▶ Directive
Rewrite the stretch from the start of the records through the line containing "List each element's", replacing "bounding box" with "enclosing rectangle" and leaving everything else unchanged. Give only those lines, without the pictures.

□ □ □ □ □

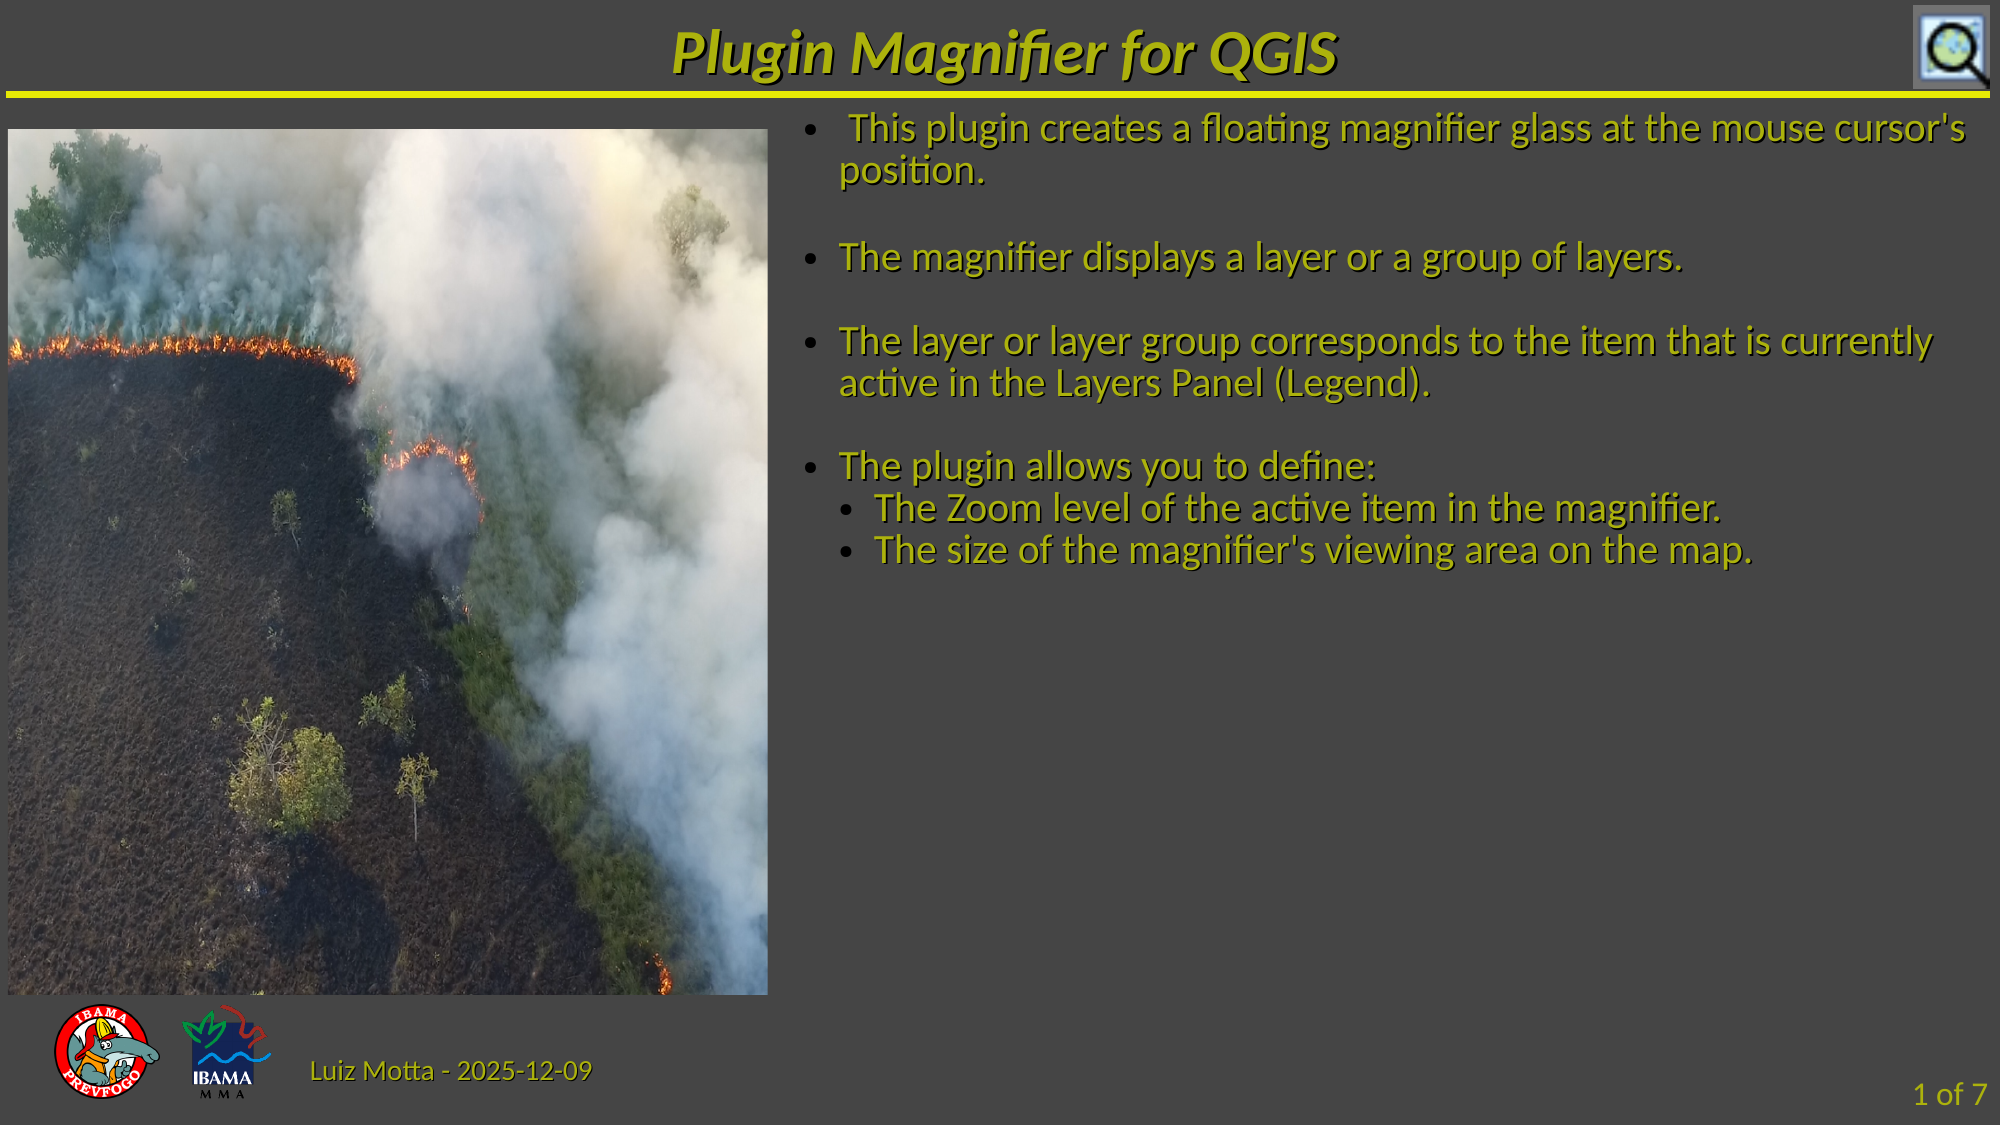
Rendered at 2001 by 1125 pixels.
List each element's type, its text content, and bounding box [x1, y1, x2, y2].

text_box This plugin creates a floating magnifier glass at the mouse cursor's position. The magnifier displays a layer or a group of layers. The layer or layer group corresponds to the item that is currently active in the Layers Panel (Legend). The plugin allows you to define: The Zoom level of the active item in the magnifier. The size of the magnifier's viewing area on the map. [803, 110, 2000, 800]
picture [1913, 5, 1990, 89]
picture [173, 1004, 272, 1099]
picture [54, 1004, 160, 1099]
picture [7, 129, 768, 996]
text_box <número> of 7 [1757, 1080, 1989, 1125]
text_box Luiz Motta - 2025-12-09 [295, 1051, 768, 1106]
subtitle Plugin Magnifier for QGIS [9, 11, 2000, 95]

□ □ □ □ □

▶ Task answer
Rendered at 2001 by 1125 pixels.
List each element's type, its text content, and enclosing rectangle [x1, y1, x2, y2].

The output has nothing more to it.